Though UK specification Q5s will be equipped with conventional suspension, the one I drove sported something called Audi Drive Select, another take on the group’s adaptive suspension system. This one offers Comfort, Auto and Dynamic settings which adjust suspension firmness, steering weight and throttle mapping, with the facility to adjust steering and suspension independently of each other via the Multi-Media Interface. As usual, the chassis gubbins are best left alone to do their thing in Auto mode.
Thus armed, the Q5 goes straight to the top of the class. Audi clearly benchmarked the X3’s make-it-handle-like-a-hatchback-at-all-costs dynamics and, having all but matched them whilst besting the nasty little BMW in every other respect, it’s now safe to assume that every single person you see driving an X3 does so simply because of the badge on the hooter.
I fear you’re about to suggest the new Q5 is actually fun to drive…
Um, yes. It is rather. In the quest for the predictably early onset of understeer and pig-in-shite rolling proclivities I hunted down a dusty back road. And… nothing. Ganging up with adaptive dampers and Quattro drive, the long wheelbase and wide track deliver just enough body roll to keep you informed and such a total absence of understeer that I suspect the next step would be for the Q5 to simply fling itself, wholesale, into the shrubbery.
The steering feels pretty meaty at everything but car park speeds.

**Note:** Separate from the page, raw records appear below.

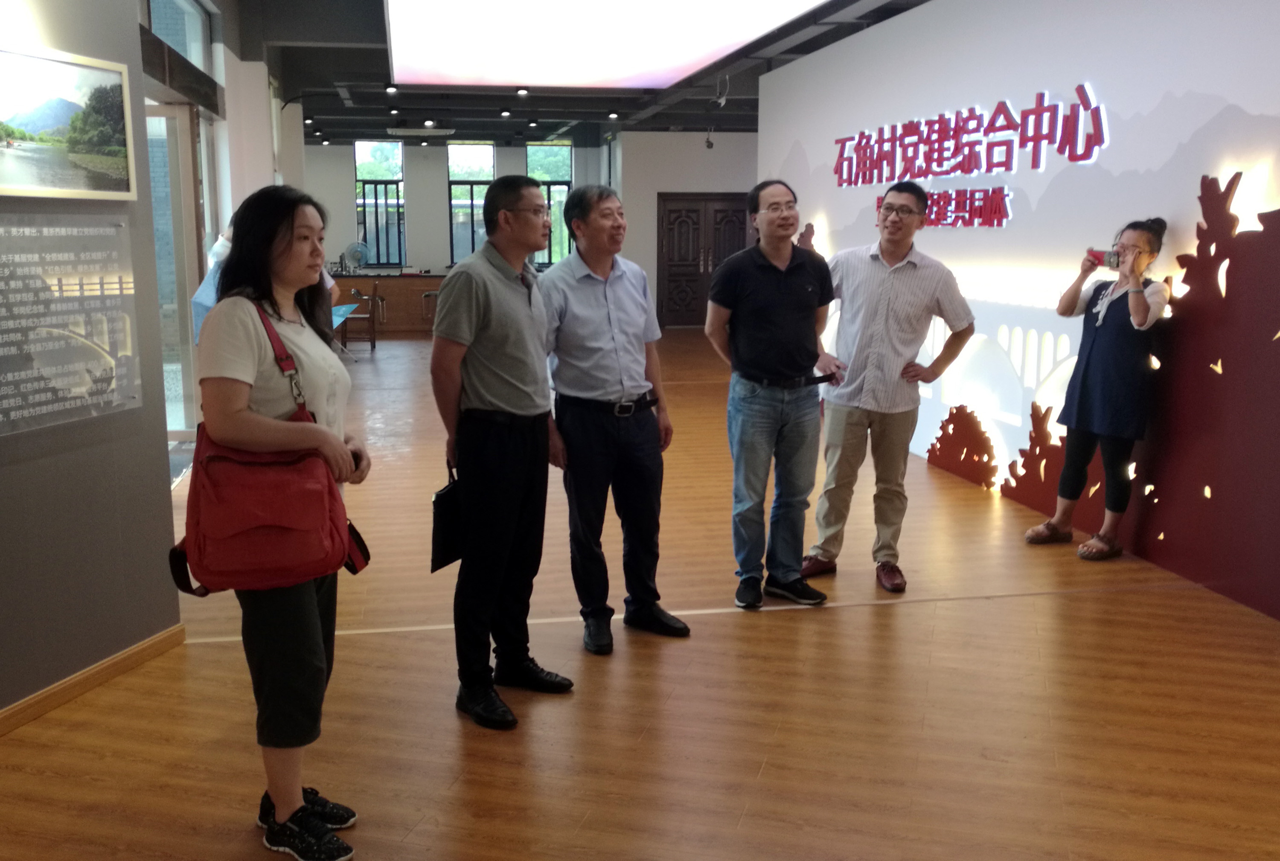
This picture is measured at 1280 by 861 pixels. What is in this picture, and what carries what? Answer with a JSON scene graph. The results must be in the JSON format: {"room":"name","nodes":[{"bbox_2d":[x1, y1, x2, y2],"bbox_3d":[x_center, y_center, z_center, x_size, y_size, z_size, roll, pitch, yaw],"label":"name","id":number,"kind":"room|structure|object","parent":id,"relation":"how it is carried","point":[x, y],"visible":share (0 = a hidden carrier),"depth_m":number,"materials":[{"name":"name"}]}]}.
{"room":"museum","nodes":[
{"label":"museum","id":0,"kind":"room"},
{"bbox_2d":[0,0,181,726],"bbox_3d":[-2.234,-0.426,2.096,0.207,3.023,3.805,3,11,18],"label":"left wall","id":1,"kind":"structure","parent":0,"point":[81,664],"depth_m":3.57,"materials":[{"name":"grey paint"}]},
{"bbox_2d":[0,38,138,199],"bbox_3d":[-1.708,-0.868,3.254,0.025,0.405,0.753,3,11,17],"label":"picture","id":2,"kind":"object","parent":1,"relation":"attached to","point":[31,126],"visible":0.99,"depth_m":3.34},
{"bbox_2d":[0,212,141,440],"bbox_3d":[-1.723,-0.325,3.273,0.016,0.586,0.822,3,11,17],"label":"information panel","id":3,"kind":"object","parent":1,"relation":"attached to","point":[48,395],"visible":0.99,"depth_m":3.37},
{"bbox_2d":[0,623,186,738],"bbox_3d":[-2.026,0.985,2.337,0.018,0.079,3.412,3,11,16],"label":"baseboard","id":4,"kind":"structure","parent":1,"relation":"attached to","point":[103,666],"depth_m":3.52,"materials":[{"name":"brown wood"}]},
{"bbox_2d":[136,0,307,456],"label":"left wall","id":5,"kind":"structure","parent":0,"point":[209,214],"depth_m":9.03,"materials":[{"name":"white paint"}]},
{"bbox_2d":[145,105,203,440],"bbox_3d":[-3.181,-0.954,7.372,0.576,2.171,0.726,-2,10,-10],"label":"glass door","id":6,"kind":"structure","parent":5,"relation":"in","point":[169,111],"depth_m":7.50,"materials":[{"name":"glass"}]},
{"bbox_2d":[142,0,212,73],"bbox_3d":[-2.970,-2.566,7.270,0.097,0.576,1.933,-2,10,-10],"label":"transom window","id":7,"kind":"structure","parent":5,"relation":"in","point":[191,56],"depth_m":7.74,"materials":[{"name":"glass"}]},
{"bbox_2d":[309,134,756,327],"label":"back wall","id":8,"kind":"structure","parent":0,"point":[341,187],"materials":[{"name":"paint"}]},
{"bbox_2d":[352,139,405,266],"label":"window","id":9,"kind":"structure","parent":8,"relation":"in","point":[389,179],"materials":[{"name":"glass"}]},
{"bbox_2d":[446,140,496,265],"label":"window","id":10,"kind":"structure","parent":8,"relation":"in","point":[454,232],"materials":[{"name":"glass"}]},
{"bbox_2d":[526,139,574,265],"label":"window","id":11,"kind":"structure","parent":8,"relation":"in","point":[564,179],"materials":[{"name":"glass"}]},
{"bbox_2d":[657,191,752,328],"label":"double door","id":12,"kind":"structure","parent":8,"relation":"in","point":[727,202],"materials":[{"name":"brown wood"}]},
{"bbox_2d":[174,0,943,143],"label":"ceiling","id":13,"kind":"structure","parent":0,"point":[877,18],"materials":[{"name":"paint"}]},
{"bbox_2d":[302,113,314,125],"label":"ceiling light","id":14,"kind":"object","parent":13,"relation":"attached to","point":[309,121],"visible":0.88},
{"bbox_2d":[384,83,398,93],"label":"ceiling light","id":15,"kind":"object","parent":13,"relation":"attached to","point":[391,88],"visible":0.98,"depth_m":11.67,"materials":[{"name":"black"}]},
{"bbox_2d":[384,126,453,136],"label":"air conditioner","id":16,"kind":"object","parent":13,"relation":"attached to","point":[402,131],"visible":0.99,"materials":[{"name":"white"}]},
{"bbox_2d":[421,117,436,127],"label":"ceiling light","id":17,"kind":"object","parent":13,"relation":"attached to","point":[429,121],"visible":0.98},
{"bbox_2d":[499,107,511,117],"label":"ceiling light","id":18,"kind":"object","parent":13,"relation":"attached to","point":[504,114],"visible":0.97,"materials":[{"name":"black"}]},
{"bbox_2d":[514,86,529,96],"bbox_3d":[-1.195,-3.455,11.730,0.130,0.095,0.131,-2,10,-10],"label":"ceiling light","id":19,"kind":"object","parent":13,"relation":"attached to","point":[522,91],"visible":0.98,"depth_m":11.71,"materials":[{"name":"black"}]},
{"bbox_2d":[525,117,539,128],"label":"ceiling light","id":20,"kind":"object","parent":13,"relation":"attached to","point":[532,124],"visible":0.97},
{"bbox_2d":[384,0,840,89],"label":"ceiling light panel","id":21,"kind":"object","parent":13,"relation":"attached to","point":[687,56],"visible":0.98,"depth_m":8.28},
{"bbox_2d":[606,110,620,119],"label":"ceiling light","id":22,"kind":"object","parent":13,"relation":"attached to","point":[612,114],"visible":0.98,"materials":[{"name":"black"}]},
{"bbox_2d":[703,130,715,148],"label":"security camera","id":23,"kind":"object","parent":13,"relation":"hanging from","point":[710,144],"visible":0.99,"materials":[{"name":"black"}]},
{"bbox_2d":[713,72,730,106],"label":"security camera","id":24,"kind":"object","parent":13,"relation":"hanging from","point":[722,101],"visible":0.98,"depth_m":10.91,"materials":[{"name":"white"}]},
{"bbox_2d":[0,329,1279,860],"bbox_3d":[-0.354,0.221,7.121,7.579,0.105,15.640,-2,10,-10],"label":"floor","id":25,"kind":"structure","parent":0,"point":[770,766],"depth_m":3.42,"materials":[{"name":"brown wood"}]},
{"bbox_2d":[190,232,233,340],"bbox_3d":[-2.475,-0.526,6.974,0.476,1.368,0.459,-2,10,-10],"label":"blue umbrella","id":26,"kind":"object","parent":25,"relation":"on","point":[206,302],"visible":0.17,"depth_m":6.81,"materials":[{"name":"blue"}]},
{"bbox_2d":[182,181,373,860],"bbox_3d":[-0.841,0.205,2.709,0.451,1.487,0.650,1,10,2],"label":"woman","id":27,"kind":"object","parent":25,"relation":"on","point":[249,365],"visible":0.88,"depth_m":2.59},
{"bbox_2d":[166,301,370,595],"bbox_3d":[-0.812,0.050,2.509,0.389,0.576,0.258,-2,10,-10],"label":"red handbag","id":28,"kind":"object","parent":27,"relation":"hanging from","point":[191,591],"visible":0.9,"depth_m":2.44,"materials":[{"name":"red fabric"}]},
{"bbox_2d":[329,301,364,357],"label":"blue table","id":29,"kind":"object","parent":25,"relation":"on","point":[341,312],"visible":0.29,"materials":[{"name":"blue"}]},
{"bbox_2d":[338,278,380,353],"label":"chair","id":30,"kind":"object","parent":25,"relation":"on","point":[374,340],"visible":0.78,"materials":[{"name":"brown wood"}]},
{"bbox_2d":[329,272,447,334],"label":"reception counter","id":31,"kind":"object","parent":25,"relation":"on","point":[399,312],"visible":0.49,"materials":[{"name":"brown wood"}]},
{"bbox_2d":[341,240,370,272],"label":"fan","id":32,"kind":"object","parent":31,"relation":"on","point":[356,249],"visible":0.98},
{"bbox_2d":[420,289,440,327],"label":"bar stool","id":33,"kind":"object","parent":25,"relation":"on","point":[426,295],"visible":0.49,"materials":[{"name":"metal"}]},
{"bbox_2d":[430,172,573,729],"bbox_3d":[-0.424,0.031,3.548,0.441,1.567,0.536,6,12,28],"label":"man","id":34,"kind":"object","parent":25,"relation":"on","point":[504,382],"visible":0.98,"depth_m":3.40},
{"bbox_2d":[430,465,464,573],"bbox_3d":[-0.546,0.269,3.443,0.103,0.288,0.216,6,12,28],"label":"black folder","id":35,"kind":"object","parent":34,"relation":"in","point":[444,545],"visible":0.65,"depth_m":3.39,"materials":[{"name":"black"}]},
{"bbox_2d":[536,186,692,652],"bbox_3d":[-0.137,-0.047,4.075,0.503,1.526,0.592,-7,12,-34],"label":"man","id":36,"kind":"object","parent":25,"relation":"on","point":[582,295],"visible":0.98,"depth_m":3.93},
{"bbox_2d":[702,180,846,606],"bbox_3d":[0.522,-0.150,4.484,0.564,1.560,0.524,-7,12,-35],"label":"man","id":37,"kind":"object","parent":25,"relation":"on","point":[775,295],"visible":0.99,"depth_m":4.35},
{"bbox_2d":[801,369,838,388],"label":"smartphone","id":38,"kind":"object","parent":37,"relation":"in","point":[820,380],"visible":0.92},
{"bbox_2d":[800,179,976,594],"bbox_3d":[1.013,-0.191,4.695,0.609,1.579,0.558,10,14,44],"label":"man","id":39,"kind":"object","parent":25,"relation":"on","point":[880,330],"visible":0.99,"depth_m":4.56},
{"bbox_2d":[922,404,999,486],"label":"decoration","id":40,"kind":"object","parent":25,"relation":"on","point":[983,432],"visible":0.97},
{"bbox_2d":[1023,215,1169,560],"bbox_3d":[2.038,-0.174,5.025,0.477,1.444,0.461,-8,13,-37],"label":"woman","id":41,"kind":"object","parent":25,"relation":"on","point":[1136,322],"visible":0.99,"depth_m":4.94},
{"bbox_2d":[1086,247,1121,268],"bbox_3d":[2.044,-0.755,5.081,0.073,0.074,0.119,-7,13,-35],"label":"smartphone","id":42,"kind":"object","parent":41,"relation":"in","point":[1103,254],"visible":0.94,"depth_m":5.07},
{"bbox_2d":[755,0,1279,624],"bbox_3d":[2.210,-1.013,5.587,0.307,2.997,9.906,-2,10,-10],"label":"right wall","id":43,"kind":"structure","parent":0,"point":[1113,169],"depth_m":5.84,"materials":[{"name":"white paint"}]},
{"bbox_2d":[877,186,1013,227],"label":"wall lettering","id":44,"kind":"object","parent":43,"relation":"attached to","point":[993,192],"visible":0.88,"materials":[{"name":"red plastic"}]},
{"bbox_2d":[831,86,1114,228],"bbox_3d":[1.903,-1.655,7.116,0.040,0.652,3.486,-2,10,-10],"label":"wall lettering","id":45,"kind":"object","parent":43,"relation":"attached to","point":[1040,96],"visible":0.99,"depth_m":6.66,"materials":[{"name":"red plastic"}]},
{"bbox_2d":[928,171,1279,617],"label":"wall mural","id":46,"kind":"object","parent":43,"relation":"attached to","point":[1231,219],"visible":0.82,"depth_m":4.75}
]}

But that’s appropriate to the Q5 and, once you start to hoon a little, is surprisingly accurate and informative by Audi’s traditional, numb-nuts standards, accessing a level of agility that the little porker’s couture completely fails to even hint at.
Vocal albeit, the engine’s eager enough for me slot the gear lever into manual mode, and then feel instantly frustrated. The lever operates, as is so often the case with manual override, the wrong way round, requiring a forward push for up changes and rearward tug for changes down. This is, as they say in Germany, not correct. Just ask any racing driver, or, indeed, Spike, the bulldog in Tom and Jerry cartoons, who inevitably pushes up mountainous divots in a futile effort to stave off an impending collision.

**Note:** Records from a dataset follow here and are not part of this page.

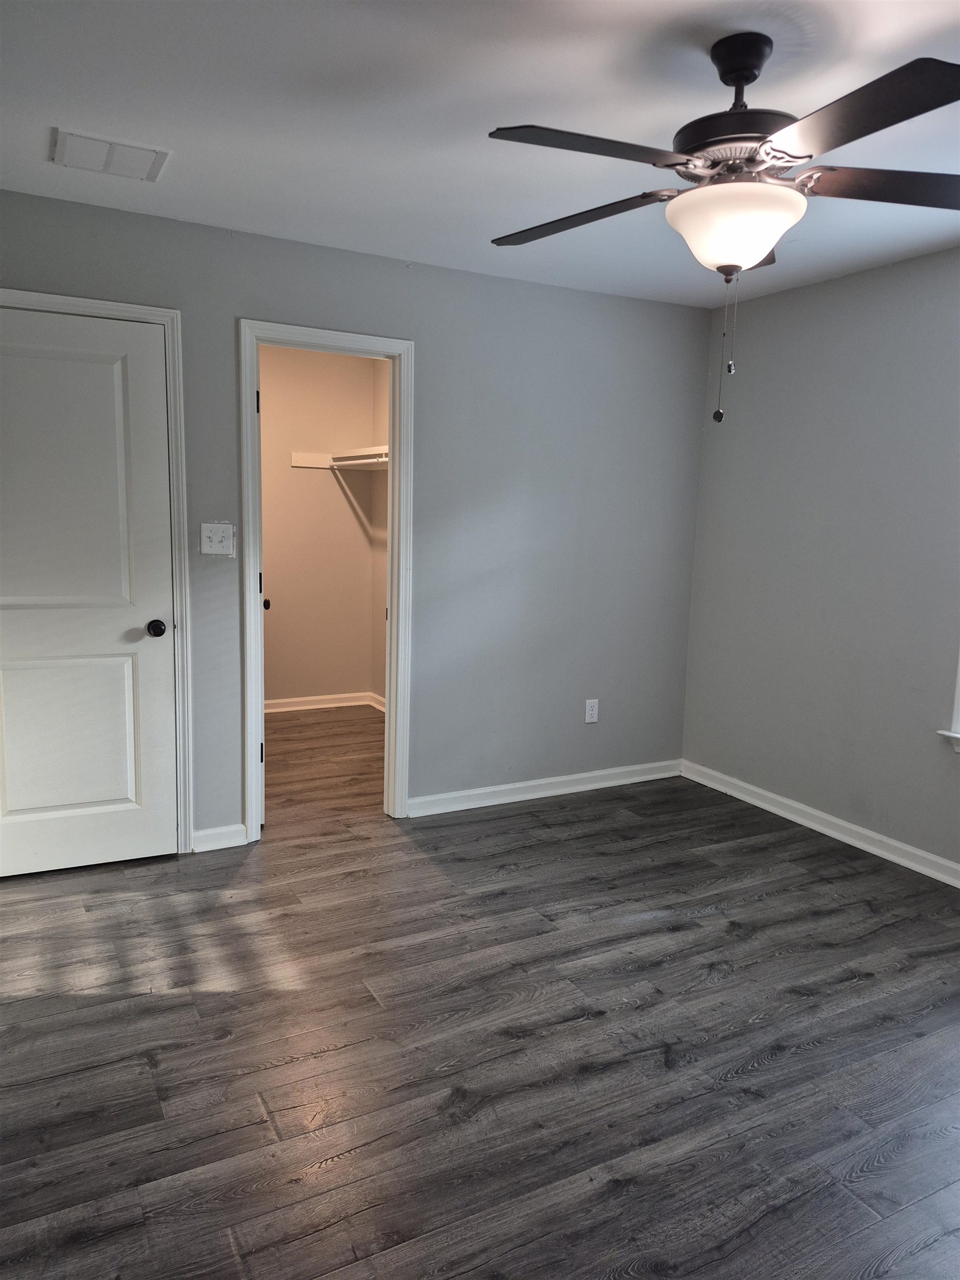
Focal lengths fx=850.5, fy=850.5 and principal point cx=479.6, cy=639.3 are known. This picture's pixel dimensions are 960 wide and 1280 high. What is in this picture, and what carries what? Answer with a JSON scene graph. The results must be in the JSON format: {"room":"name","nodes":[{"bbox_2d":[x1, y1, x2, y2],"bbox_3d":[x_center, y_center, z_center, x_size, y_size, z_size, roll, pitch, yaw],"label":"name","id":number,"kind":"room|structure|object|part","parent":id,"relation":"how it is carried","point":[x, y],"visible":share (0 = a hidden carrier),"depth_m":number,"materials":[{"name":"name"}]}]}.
{"room":"bedroom","nodes":[
{"label":"bedroom","id":0,"kind":"room"},
{"bbox_2d":[257,342,378,707],"bbox_3d":[-1.517,-0.702,5.619,1.901,2.458,0.121,-3,10,-28],"label":"closet wall","id":1,"kind":"structure","parent":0,"point":[304,477],"depth_m":5.76,"materials":[{"name":"beige paint"}]},
{"bbox_2d":[262,691,380,713],"bbox_3d":[-1.461,0.461,5.797,1.646,0.087,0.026,-3,10,-28],"label":"baseboard","id":2,"kind":"structure","parent":1,"relation":"attached to","point":[291,708],"depth_m":5.97,"materials":[{"name":"white paint"}]},
{"bbox_2d":[291,445,388,470],"bbox_3d":[-0.703,-1.129,5.195,0.461,0.104,1.446,-3,10,-28],"label":"closet shelf","id":3,"kind":"object","parent":1,"relation":"attached to","point":[301,463],"visible":0.48,"depth_m":5.60,"materials":[{"name":"white wood"}]},
{"bbox_2d":[0,190,711,852],"bbox_3d":[-0.570,-0.391,3.686,3.875,2.446,0.123,-3,10,-28],"label":"back wall","id":4,"kind":"structure","parent":0,"point":[9,264],"depth_m":3.92,"materials":[{"name":"grey paint"}]},
{"bbox_2d":[0,286,193,852],"bbox_3d":[-1.574,-0.164,3.114,0.921,2.114,0.058,-3,10,-28],"label":"door frame","id":5,"kind":"structure","parent":4,"relation":"attached to","point":[164,313],"depth_m":3.25,"materials":[{"name":"white paint"}]},
{"bbox_2d":[0,303,179,879],"bbox_3d":[-1.552,-0.122,3.085,0.802,2.032,0.104,-3,10,-28],"label":"white door","id":6,"kind":"structure","parent":5,"relation":"in","point":[143,622],"depth_m":3.16,"materials":[{"name":"white paint"}]},
{"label":"panel","id":7,"kind":"part","parent":6,"relation":"part of","materials":[{"name":"white paint"}]},
{"bbox_3d":[-1.261,-0.043,3.329,0.069,0.064,0.081,-3,10,-28],"label":"doorknob","id":8,"kind":"part","parent":6,"relation":"part of","materials":[{"name":"black metal"}]},
{"bbox_2d":[199,521,235,556],"bbox_3d":[-1.033,-0.395,3.348,0.127,0.128,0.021,-3,10,-28],"label":"light switch","id":9,"kind":"object","parent":4,"relation":"attached to","point":[204,533],"visible":0.99,"depth_m":3.35,"materials":[{"name":"white plastic"}]},
{"bbox_2d":[190,822,247,852],"bbox_3d":[-1.080,0.818,3.521,0.219,0.089,0.016,-3,10,-28],"label":"baseboard","id":10,"kind":"structure","parent":4,"relation":"attached to","point":[206,832],"depth_m":3.51,"materials":[{"name":"white paint"}]},
{"bbox_2d":[238,319,416,842],"bbox_3d":[-0.661,-0.216,3.657,0.743,2.122,0.158,-3,10,-28],"label":"door frame","id":11,"kind":"structure","parent":4,"relation":"attached to","point":[249,380],"depth_m":3.58,"materials":[{"name":"white paint"}]},
{"bbox_2d":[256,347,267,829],"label":"closet door","id":12,"kind":"structure","parent":11,"relation":"attached to","point":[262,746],"depth_m":3.58,"materials":[{"name":"white paint"}]},
{"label":"hinge","id":13,"kind":"part","parent":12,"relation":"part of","materials":[{"name":"black metal"}]},
{"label":"closet knob","id":14,"kind":"part","parent":12,"relation":"part of","materials":[{"name":"metal"}]},
{"bbox_2d":[408,758,680,816],"bbox_3d":[0.381,0.736,4.286,1.673,0.089,0.016,-3,10,-28],"label":"baseboard","id":15,"kind":"structure","parent":4,"relation":"attached to","point":[494,789],"depth_m":4.23,"materials":[{"name":"white paint"}]},
{"bbox_2d":[583,697,598,723],"bbox_3d":[0.568,0.363,4.329,0.072,0.119,0.008,-3,10,-28],"label":"wall socket","id":16,"kind":"object","parent":4,"relation":"attached to","point":[589,716],"visible":0.99,"depth_m":4.32,"materials":[{"name":"white plastic"}]},
{"bbox_2d":[370,357,389,701],"bbox_3d":[-0.196,-0.577,5.083,0.118,2.448,2.225,-3,10,-28],"label":"closet side wall","id":17,"kind":"structure","parent":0,"point":[383,380],"depth_m":5.91,"materials":[{"name":"beige paint"}]},
{"bbox_2d":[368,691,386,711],"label":"closet baseboard","id":18,"kind":"structure","parent":17,"relation":"attached to","point":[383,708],"depth_m":6.02,"materials":[{"name":"white paint"}]},
{"bbox_2d":[0,0,959,308],"bbox_3d":[0.104,-1.463,2.414,4.390,0.112,5.788,-3,10,-28],"label":"ceiling","id":19,"kind":"structure","parent":0,"point":[929,28],"depth_m":2.25,"materials":[{"name":"white paint"}]},
{"bbox_2d":[50,127,169,181],"bbox_3d":[-1.121,-1.458,2.572,0.308,0.015,0.258,-3,10,-28],"label":"ceiling vent","id":20,"kind":"object","parent":19,"relation":"attached to","point":[151,151],"visible":0.99,"depth_m":2.55,"materials":[{"name":"white metal"}]},
{"bbox_2d":[483,32,959,429],"bbox_3d":[0.592,-0.908,1.960,1.267,0.833,1.270,-3,10,-28],"label":"ceiling fan","id":21,"kind":"object","parent":19,"relation":"hanging from","point":[734,79],"visible":0.99,"depth_m":1.83,"materials":[{"name":"black metal"}]},
{"bbox_3d":[0.226,-1.043,2.126,0.299,0.043,0.479,-3,10,-28],"label":"blade","id":22,"kind":"part","parent":21,"relation":"part of","materials":[{"name":"wood"}]},
{"bbox_3d":[0.218,-0.993,1.742,0.501,0.039,0.275,-3,10,-28],"label":"blade","id":23,"kind":"part","parent":21,"relation":"part of","materials":[{"name":"wood"}]},
{"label":"motor housing","id":24,"kind":"part","parent":21,"relation":"part of","materials":[{"name":"metal"}]},
{"bbox_3d":[0.712,-0.953,1.587,0.268,0.040,0.516,-3,10,-28],"label":"blade","id":25,"kind":"part","parent":21,"relation":"part of","materials":[{"name":"wood"}]},
{"bbox_3d":[0.974,-1.013,1.928,0.487,0.043,0.329,-3,10,-28],"label":"blade","id":26,"kind":"part","parent":21,"relation":"part of","materials":[{"name":"brown wood"}]},
{"bbox_2d":[0,705,959,1279],"bbox_3d":[-0.105,1.007,3.063,4.361,0.101,6.583,-3,10,-28],"label":"floor","id":27,"kind":"structure","parent":0,"point":[259,1125],"depth_m":2.25,"materials":[{"name":"grey wood"}]},
{"bbox_2d":[679,245,959,874],"bbox_3d":[2.157,-0.180,2.770,0.142,2.452,4.171,-3,10,-28],"label":"right wall","id":28,"kind":"structure","parent":0,"point":[863,289],"depth_m":3.72,"materials":[{"name":"grey paint"}]},
{"bbox_2d":[681,760,959,887],"bbox_3d":[2.054,0.983,2.914,0.017,0.090,3.998,-3,10,-28],"label":"baseboard","id":29,"kind":"structure","parent":28,"relation":"attached to","point":[850,840],"depth_m":3.80,"materials":[{"name":"white paint"}]},
{"bbox_2d":[937,652,959,753],"bbox_3d":[2.146,-0.258,2.780,0.203,1.581,1.164,-3,10,-28],"label":"window sill","id":30,"kind":"structure","parent":28,"relation":"attached to","point":[958,735],"depth_m":3.28,"materials":[{"name":"white paint"}]}
]}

None of this would matter if this sublime gearbox were linked, as it so often is on an Audi, to steering wheel mounted paddles. But here, for some reason, they don’t appear to be standard fit….
Which brings us to one, major gripe…
Yes indeed. The list price of this model (too long to write out again so please refer to the headline) is an ostensibly reasonable and competitive £30,600. But the car I drove sells for, erm, £41,400. And that doesn’t even include the essential £250 extra for paddles. Looking around, it’s hard to see where that £10,800 has gone, and it does leave me gently perplexed about what would be missing on the standard, option-free car. Paint? Steering wheel?
Amongst a fitted options list too long to bore you with here, £1995 for MMI technology which lets you watch men paint the Eiffel Tower and £1000 for Audi Drive Select must be taken on the chin. As must £1200 for 20in alloys. But tumble down through the numbers further and you soon reach territory I’d hoped had long since been abandoned by Germany’s Big Three.
A cheeky £450 for something called ‘Mobile phone prep low’, £100 for a steering wheel with buttons on it, £170 for ‘Rear bench seat plus’, and even £160 for an ‘Interior light package’. Rear bench seat plus what? And what’s the standard interior lighting; a Maglite in the glovebox?
Am I alone in expecting an SE spec car to offer far more of this stuff as standard equipment these days?
Verdict
Understated but horribly good. The meek are about to inherit the earth. But they’ll need fat wallets.